7. This California National Guard Sergeant looking into the face of danger
In this photo from Thursday, August 22, Sgt. Chris Boni, crew chief of the 1-140th Aviation Battalion (Air Assault) from the California Army National Guard, releases water onto the rim fire. Yesterday, the California National Guard said it had launched a drone typically used in combat operations in Afghanistan and Iraq to fly over the fire, gathering information that can help direct firefighters on the ground. The National Guard is hoping to expand its domestic role.
8. This burned-out car
A charred SUV sits on a campground destroyed by the wildfire on Monday. As of Wednesday night, the wildfire had officially become the sixth largest in recorded California history.

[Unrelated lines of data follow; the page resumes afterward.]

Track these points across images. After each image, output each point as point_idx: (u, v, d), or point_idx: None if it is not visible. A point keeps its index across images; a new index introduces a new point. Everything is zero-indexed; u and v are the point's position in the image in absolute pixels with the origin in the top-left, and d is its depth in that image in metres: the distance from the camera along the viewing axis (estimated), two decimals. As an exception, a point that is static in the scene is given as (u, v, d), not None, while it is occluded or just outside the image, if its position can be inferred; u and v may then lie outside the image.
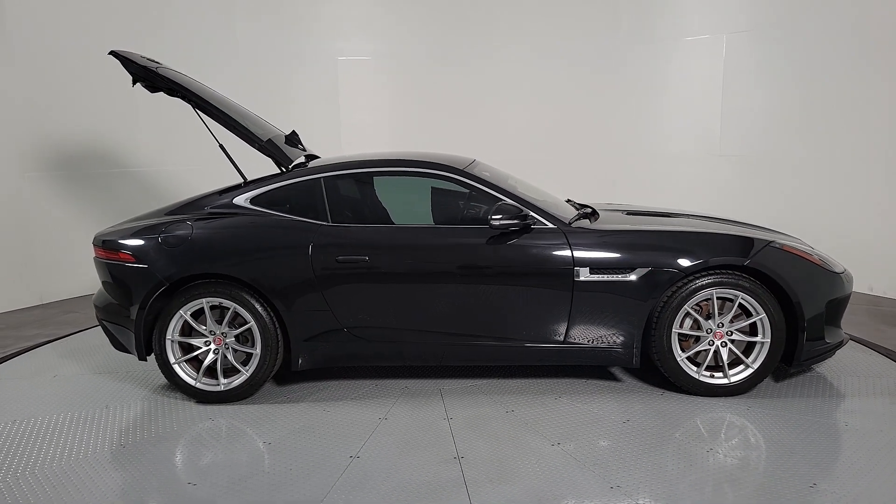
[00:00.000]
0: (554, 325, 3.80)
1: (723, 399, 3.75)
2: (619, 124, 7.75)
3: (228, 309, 3.82)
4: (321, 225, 3.89)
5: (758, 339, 3.73)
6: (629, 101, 7.70)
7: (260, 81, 7.20)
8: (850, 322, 4.76)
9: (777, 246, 3.76)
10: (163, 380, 4.14)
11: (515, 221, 3.71)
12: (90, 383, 4.29)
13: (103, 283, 4.09)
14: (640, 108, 7.67)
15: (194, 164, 6.70)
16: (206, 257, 3.80)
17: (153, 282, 3.79)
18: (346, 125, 7.63)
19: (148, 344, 3.93)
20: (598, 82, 7.74)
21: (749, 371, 3.76)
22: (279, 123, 4.57)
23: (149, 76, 4.15)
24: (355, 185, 4.20)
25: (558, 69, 7.74)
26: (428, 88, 7.79)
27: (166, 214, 4.11)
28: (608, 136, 7.79)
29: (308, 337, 3.86)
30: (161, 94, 4.34)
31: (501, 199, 3.87)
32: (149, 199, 5.66)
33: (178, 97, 4.27)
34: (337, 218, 3.95)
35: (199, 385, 3.87)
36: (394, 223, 4.11)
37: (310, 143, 4.43)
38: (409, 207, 4.29)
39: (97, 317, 4.16)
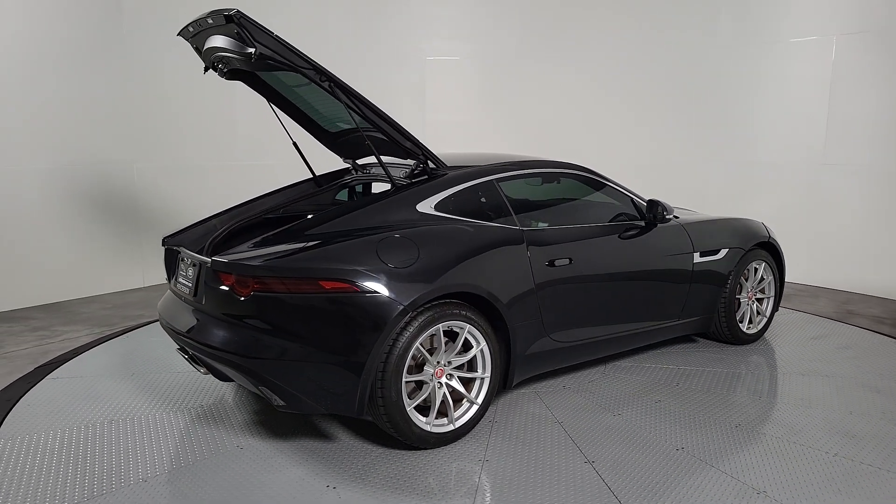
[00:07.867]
0: (679, 303, 4.42)
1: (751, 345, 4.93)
2: (715, 129, 7.52)
3: (457, 334, 3.28)
4: (522, 230, 3.64)
5: (765, 295, 5.03)
6: (727, 105, 7.42)
7: (348, 78, 6.33)
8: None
9: (767, 225, 5.11)
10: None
11: (673, 216, 4.23)
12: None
13: (272, 323, 2.96)
14: (738, 112, 7.36)
15: (288, 159, 5.47)
16: (449, 275, 3.18)
17: (394, 311, 2.99)
18: (431, 123, 7.15)
19: None
20: (695, 85, 7.50)
21: (765, 320, 5.04)
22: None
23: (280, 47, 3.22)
24: (519, 187, 3.99)
25: (652, 71, 7.53)
26: (515, 89, 7.60)
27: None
28: (704, 140, 7.59)
29: (525, 350, 3.59)
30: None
31: (633, 199, 4.29)
32: (243, 193, 4.58)
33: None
34: (521, 221, 3.74)
35: (432, 428, 3.22)
36: (561, 224, 4.05)
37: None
38: (563, 207, 4.27)
39: (240, 366, 2.99)
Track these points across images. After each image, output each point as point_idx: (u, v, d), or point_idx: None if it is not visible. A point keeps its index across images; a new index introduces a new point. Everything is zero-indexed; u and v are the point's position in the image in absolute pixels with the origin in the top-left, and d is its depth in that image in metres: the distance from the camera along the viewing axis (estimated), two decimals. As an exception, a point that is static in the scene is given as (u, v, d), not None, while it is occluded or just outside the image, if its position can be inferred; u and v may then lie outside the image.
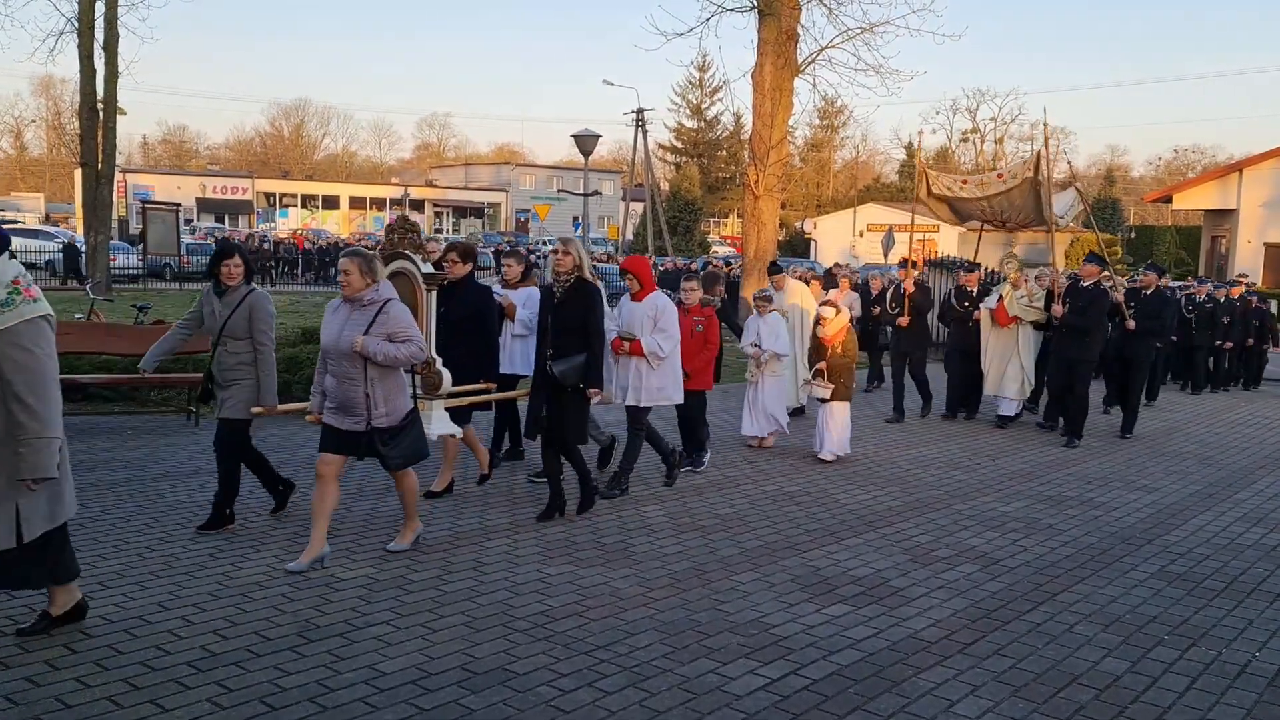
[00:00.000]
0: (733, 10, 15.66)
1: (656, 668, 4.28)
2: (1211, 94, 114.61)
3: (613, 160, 79.11)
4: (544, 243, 44.77)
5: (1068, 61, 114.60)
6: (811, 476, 8.16)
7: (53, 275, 28.47)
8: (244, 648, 4.29)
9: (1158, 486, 8.33)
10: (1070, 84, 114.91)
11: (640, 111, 44.69)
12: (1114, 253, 35.20)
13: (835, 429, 8.66)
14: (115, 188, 26.25)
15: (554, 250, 6.56)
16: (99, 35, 21.81)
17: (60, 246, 29.94)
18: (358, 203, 70.42)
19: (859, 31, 15.78)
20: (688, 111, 68.22)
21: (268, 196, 67.39)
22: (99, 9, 21.73)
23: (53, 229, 39.01)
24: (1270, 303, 18.39)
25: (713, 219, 72.46)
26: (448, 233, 61.84)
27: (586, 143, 21.18)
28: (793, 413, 10.57)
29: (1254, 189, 35.74)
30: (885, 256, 34.23)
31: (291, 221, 62.28)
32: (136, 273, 28.10)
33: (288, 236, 42.84)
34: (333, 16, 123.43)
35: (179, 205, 32.82)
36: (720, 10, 15.71)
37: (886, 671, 4.34)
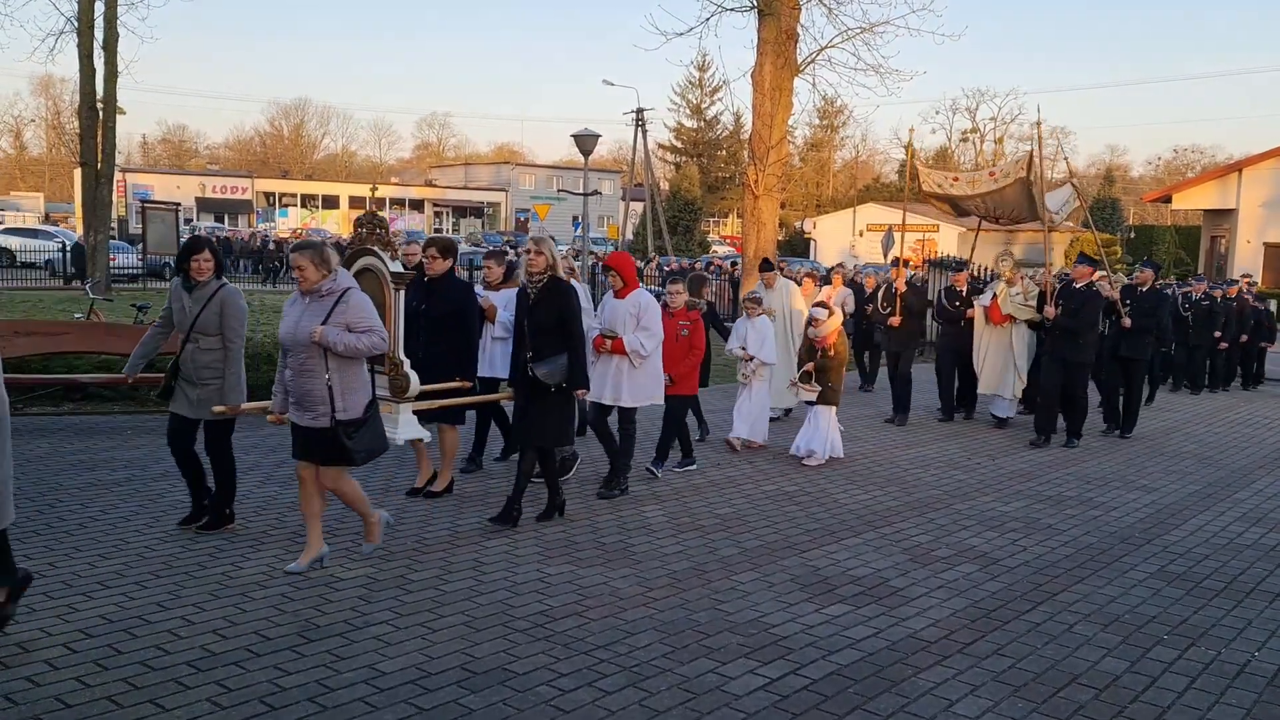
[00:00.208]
0: (732, 10, 15.61)
1: (656, 667, 4.28)
2: (1211, 94, 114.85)
3: (612, 160, 79.11)
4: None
5: (1067, 61, 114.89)
6: (811, 476, 8.16)
7: (53, 275, 28.45)
8: (244, 648, 4.30)
9: (1157, 486, 8.33)
10: (1070, 84, 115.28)
11: (640, 111, 44.76)
12: (1113, 253, 35.19)
13: (822, 432, 8.64)
14: (115, 187, 26.23)
15: (525, 250, 6.35)
16: (99, 35, 21.78)
17: (60, 246, 29.96)
18: (357, 202, 70.29)
19: (859, 31, 15.75)
20: (687, 111, 68.34)
21: (267, 196, 67.37)
22: (99, 8, 21.70)
23: (52, 229, 39.00)
24: (1269, 302, 18.41)
25: (712, 219, 72.44)
26: (447, 233, 61.85)
27: (586, 142, 21.13)
28: (783, 414, 10.58)
29: (1253, 189, 35.79)
30: (885, 256, 34.22)
31: (291, 221, 62.30)
32: (136, 272, 28.08)
33: (288, 236, 42.89)
34: (333, 16, 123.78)
35: (178, 205, 32.74)
36: (720, 10, 15.68)
37: (886, 671, 4.34)
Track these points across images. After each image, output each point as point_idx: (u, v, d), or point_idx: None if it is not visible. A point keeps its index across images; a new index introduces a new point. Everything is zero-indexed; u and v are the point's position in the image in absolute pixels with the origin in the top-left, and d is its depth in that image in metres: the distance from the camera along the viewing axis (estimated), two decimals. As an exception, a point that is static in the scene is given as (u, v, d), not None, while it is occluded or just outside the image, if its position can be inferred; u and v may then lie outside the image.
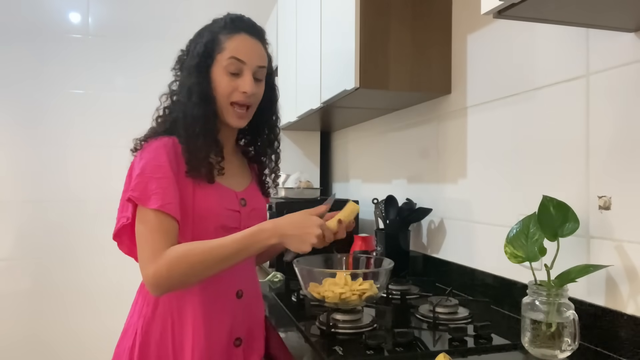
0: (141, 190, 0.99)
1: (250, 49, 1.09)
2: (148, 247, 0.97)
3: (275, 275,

9. The fact that the smoke and the clouds have become indistinguishable — and the larger meaning of that.
Firefighter Charlie Ferris of Los Angeles watches a smoke plume from the rim fire on Sunday. According to the Science World Report, the fire is burning so large and with such force that at one point it had created its own weather pattern, making its path difficult to predict.
10. This ain't your mother's lawn sprinkler
Sprinkler lines are set around the perimeter of a grove of giant sequoias on Sunday. These lines have been keeping water on the iconic Merced and Tuolumne groves of sequoias, which are less than 10 miles from the front lines of the Rim Fire.
11. The wake of destruction and smoke the fire will leave behind
Trees continue to smolder on Sunday. With winds up to 50 mph, smoke is spreading fast, and likely to remain in the area long after the fire is contained.